(Recorded data)
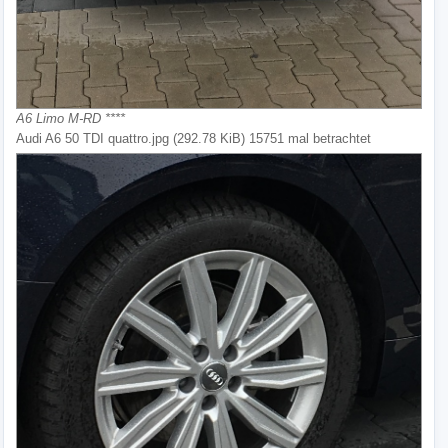
A6 Limo M-RD ****
Audi A6 50 TDI quattro.jpg (292.78 KiB) 15751 mal betrachtet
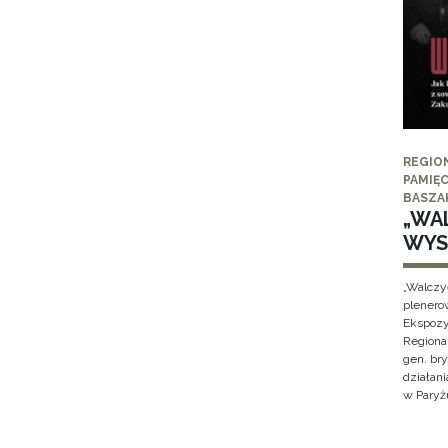
REGIO
PAMIĘC
BASZA
„WAL
WYS
„Walczy
plenero
Ekspozy
Regiona
gen. br
działan
w Paryżu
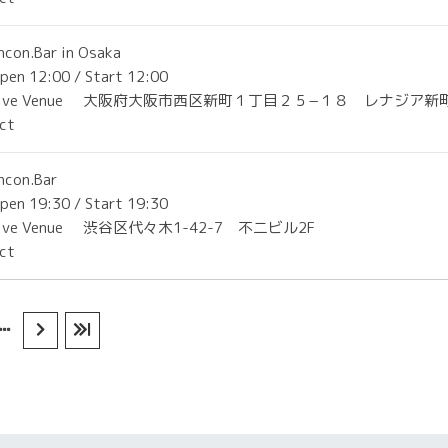
ncon.Bar in Osaka
pen 12:00 / Start 12:00
ive Venue
大阪府大阪市西区新町１丁目２５−１８ レナジア新
Act
ncon.Bar
pen 19:30 / Start 19:30
ive Venue
渋谷区代々木1-42-7 不二ビル2F
Act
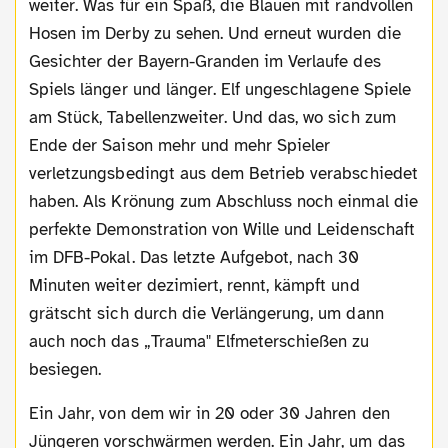
weiter. Was für ein Spaß, die Blauen mit randvollen
Hosen im Derby zu sehen. Und erneut wurden die
Gesichter der Bayern-Granden im Verlaufe des
Spiels länger und länger. Elf ungeschlagene Spiele
am Stück, Tabellenzweiter. Und das, wo sich zum
Ende der Saison mehr und mehr Spieler
verletzungsbedingt aus dem Betrieb verabschiedet
haben. Als Krönung zum Abschluss noch einmal die
perfekte Demonstration von Wille und Leidenschaft
im DFB-Pokal. Das letzte Aufgebot, nach 30
Minuten weiter dezimiert, rennt, kämpft und
grätscht sich durch die Verlängerung, um dann
auch noch das „Trauma" Elfmeterschießen zu
besiegen.
Ein Jahr, von dem wir in 20 oder 30 Jahren den
Jüngeren vorschwärmen werden. Ein Jahr, um das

WHAT IS NEEDED: Restate the data word for word from its first line through the line with "Gesichter der Bayern-Granden im Verlaufe des", leaving out any picture along the way.

EXPECTED OUTPUT:
A6 Limo M-RD ****
Audi A6 50 TDI quattro.jpg (292.78 KiB) 15751 mal betrachtet
REGIO
PAMIĘC
BASZA
„WAL
WYS
„Walczy
plenero
Ekspozy
Regiona
gen. br
działan
w Paryżu
ncon.Bar in Osaka
pen 12:00 / Start 12:00
ive Venue
大阪府大阪市西区新町１丁目２５−１８ レナジア新
Act
ncon.Bar
pen 19:30 / Start 19:30
ive Venue
渋谷区代々木1-42-7 不二ビル2F
Act
weiter. Was für ein Spaß, die Blauen mit randvollen
Hosen im Derby zu sehen. Und erneut wurden die
Gesichter der Bayern-Granden im Verlaufe des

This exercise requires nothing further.